Remembering is constructive. Thus, a complete account of memory must predict patterns in both veridical and false recognition. Ideally, that account will predict the content of what people falsely remember, not just that they falsely remember. To move towards that goal, we need theories of both representation and retrieval as well as an account that joins those two accounts into a cohesive whole. To work towards that goal, Reid and Jamieson (2023) previously modelled false recognition in the Deese-Roediger-McDermott paradigm by importing vectors that represent word meaning, derived from distributional semantic models, into the MINERVA 2 framework. However, semantic meaning is only oneaspect of a word’s representation in human memory as words are also represented in terms of their perceptual features (i.e., their phonology and orthography). In this paper, we extended Reid and Jamieson’s (2023) account by developing a common method to derive orthographic and phonological representations for words to investigate veridical and false recognition of words in DRM-like tasks. To test the model, we conducted three false recognition experiments for study lists composed of (a) semantic word associates, (b) phonological neighbors, and (c) perceptually similar nonwords. Following this, we conducted two more experiments where phonological and orthographic similarity were more delineated, with critical lures that were either orthographically, but not phonologically related to studied items (Exp 2a) or vice versa (Exp 2b). We then extend the analysis to three more experiments with the directed forgetting procedure. The model tracks people’s recognition and false recognition of lures that are semantically, phonologically, and orthographically related to studied items. These findings connect current efforts back to Herbert Simon’s (1956, 1969) arguments about the importance of modelling both representation and process for understanding memory. It also joins a growing body of work on the development of structured language representations and the incorporation of those representations into existing models of memory. At broader view, we conclude that the field’s models of memory are not only positioned to explain people’s memory performance in principle, but also positioned to investigate and predict people’s memory performance conditional on the specific memoranda presented in experimental tasks.

------------------------------------------------------------------------

Extract the passage on false memory modeling above in full, word for word.

------------------------------------------------------------------------

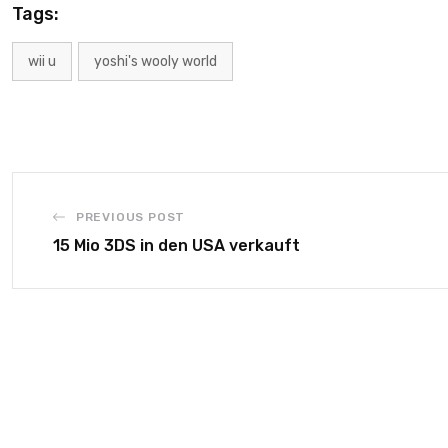
Tags:
wii u
yoshi's wooly world
PREVIOUS POST
15 Mio 3DS in den USA verkauft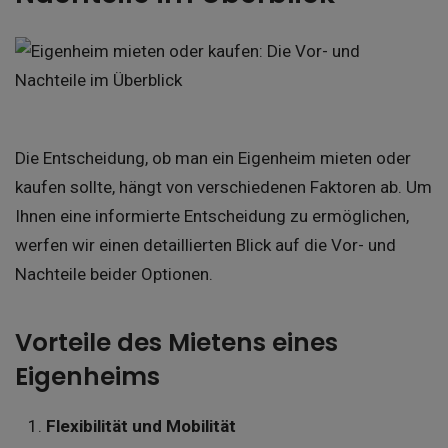
Die Entscheidung, ob man ein Eigenheim mieten oder
kaufen sollte, hängt von verschiedenen Faktoren ab. Um
Ihnen eine informierte Entscheidung zu ermöglichen,
werfen wir einen detaillierten Blick auf die Vor- und
Nachteile beider Optionen.
Vorteile des Mietens eines
Eigenheims
Flexibilität und Mobilität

------------------------------------------------------------------------

--- SOLUTION ---
Remembering is constructive. Thus, a complete account of memory must predict patterns in both veridical and false recognition. Ideally, that account will predict the content of what people falsely remember, not just that they falsely remember. To move towards that goal, we need theories of both representation and retrieval as well as an account that joins those two accounts into a cohesive whole. To work towards that goal, Reid and Jamieson (2023) previously modelled false recognition in the Deese-Roediger-McDermott paradigm by importing vectors that represent word meaning, derived from distributional semantic models, into the MINERVA 2 framework. However, semantic meaning is only oneaspect of a word’s representation in human memory as words are also represented in terms of their perceptual features (i.e., their phonology and orthography). In this paper, we extended Reid and Jamieson’s (2023) account by developing a common method to derive orthographic and phonological representations for words to investigate veridical and false recognition of words in DRM-like tasks. To test the model, we conducted three false recognition experiments for study lists composed of (a) semantic word associates, (b) phonological neighbors, and (c) perceptually similar nonwords. Following this, we conducted two more experiments where phonological and orthographic similarity were more delineated, with critical lures that were either orthographically, but not phonologically related to studied items (Exp 2a) or vice versa (Exp 2b). We then extend the analysis to three more experiments with the directed forgetting procedure. The model tracks people’s recognition and false recognition of lures that are semantically, phonologically, and orthographically related to studied items. These findings connect current efforts back to Herbert Simon’s (1956, 1969) arguments about the importance of modelling both representation and process for understanding memory. It also joins a growing body of work on the development of structured language representations and the incorporation of those representations into existing models of memory. At broader view, we conclude that the field’s models of memory are not only positioned to explain people’s memory performance in principle, but also positioned to investigate and predict people’s memory performance conditional on the specific memoranda presented in experimental tasks.